The strongest argument for regarding the issue presented by these cases as a "political question" rests on an asserted "lack of judicially discoverable and manageable standards for resolving it." See Baker v. Carr, 369 U.S. at 217, 82 S. Ct. at 710. That argument is buttressed by the holding in Coleman v. Miller, 307 U.S. 433, 59 S. Ct. 972, 83 L. Ed. 1385 that the question whether the lapse of 13 years between the proposal of an amendment and the favorable action by the Kansas legislature made the ratification ineffective *1302 was a "political question" to be finally determined by Congress.[25]
That holding was based on the absence of any acceptable criteria for making a judicial determination of whether the proposed amendment had lost its vitality through lapse of time. The Court noted that different periods might be reasonable for different proposed amendments and that varying economic or social conditions might support differing conclusions. Such considerations, although entirely acceptable as a predicate for decision by political departments of the government, might be wholly inappropriate as a basis for judicial decision.[26]
Although the issue in these cases is somewhat comparable to the lapse of time issue in Coleman in that the criteria for judicial determination are, perhaps, equally hard to find, the answer does not depend on economic, social or political factors that vary from time to time and might well change during the interval between the proposal and ratification. A question that might be answered in different ways for different amendments must surely be controlled by political standards rather than standards easily characterized as judicially manageable.

▸ INFORMATION:
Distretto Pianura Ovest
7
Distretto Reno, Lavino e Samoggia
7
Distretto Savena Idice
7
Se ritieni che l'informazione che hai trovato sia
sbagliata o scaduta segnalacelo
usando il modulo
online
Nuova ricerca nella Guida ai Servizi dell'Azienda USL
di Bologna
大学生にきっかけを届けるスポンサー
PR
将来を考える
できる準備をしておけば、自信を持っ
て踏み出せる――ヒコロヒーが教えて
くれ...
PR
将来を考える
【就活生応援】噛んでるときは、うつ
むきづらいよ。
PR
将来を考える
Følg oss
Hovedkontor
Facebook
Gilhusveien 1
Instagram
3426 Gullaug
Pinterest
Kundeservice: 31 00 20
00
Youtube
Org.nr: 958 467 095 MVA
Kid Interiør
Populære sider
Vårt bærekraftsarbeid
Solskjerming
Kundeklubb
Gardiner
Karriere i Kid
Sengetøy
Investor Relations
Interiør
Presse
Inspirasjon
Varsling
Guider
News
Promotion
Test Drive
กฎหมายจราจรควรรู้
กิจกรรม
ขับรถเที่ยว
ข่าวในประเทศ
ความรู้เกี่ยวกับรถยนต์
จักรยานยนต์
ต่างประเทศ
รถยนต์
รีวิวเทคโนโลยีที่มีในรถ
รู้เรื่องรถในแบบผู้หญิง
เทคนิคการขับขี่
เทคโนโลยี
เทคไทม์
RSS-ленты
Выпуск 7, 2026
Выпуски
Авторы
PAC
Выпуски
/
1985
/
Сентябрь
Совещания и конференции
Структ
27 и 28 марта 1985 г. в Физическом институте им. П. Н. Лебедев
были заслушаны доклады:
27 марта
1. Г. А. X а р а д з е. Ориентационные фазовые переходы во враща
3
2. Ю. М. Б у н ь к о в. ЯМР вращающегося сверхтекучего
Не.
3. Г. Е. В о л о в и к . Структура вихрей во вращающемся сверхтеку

▸ THE TASK:
Continue the court opinion on the political-question doctrine from its last sentence.

▸ RESPONSE:
It is primarily the character of the standards, not merely the difficulty of their application, that differentiates between those which are political and those which are judicial. The mere fact that a court has little or nothing but the language of the Constitution as a guide to its interpretation does not mean that the task of construction is judicially unmanageable. Consider, for example, the Supreme Court's comments in Dillon v. Gloss on the problem of deciding whether or not a ratification was timely:
It will be seen that this article says nothing about the time within which ratification may be had . . .. Neither the debates in the federal convention which framed the Constitution nor those in the state conventions which ratified it shed any light on the question.
That the Constitution contains no express provision on the subject is not in itself controlling [with regard to *1303 merits]; for with the Constitution, as with a statute or other written instrument, what is reasonably implied is as much a part of it as what is expressed.
256 U.S. at 371, 41 S. Ct. at 511 (footnote omitted).
We are persuaded that the word "ratification as used in article V of the federal Constitution must be interpreted with the kind of consistency that is characteristic of judicial, as opposed to political, decision making. We conclude, therefore, that whatever the word "ratification" means as it is used in article V, that meaning must be constant for each amendment that Congress may propose. We turn, then, to the problem of ascertaining the meaning of that term.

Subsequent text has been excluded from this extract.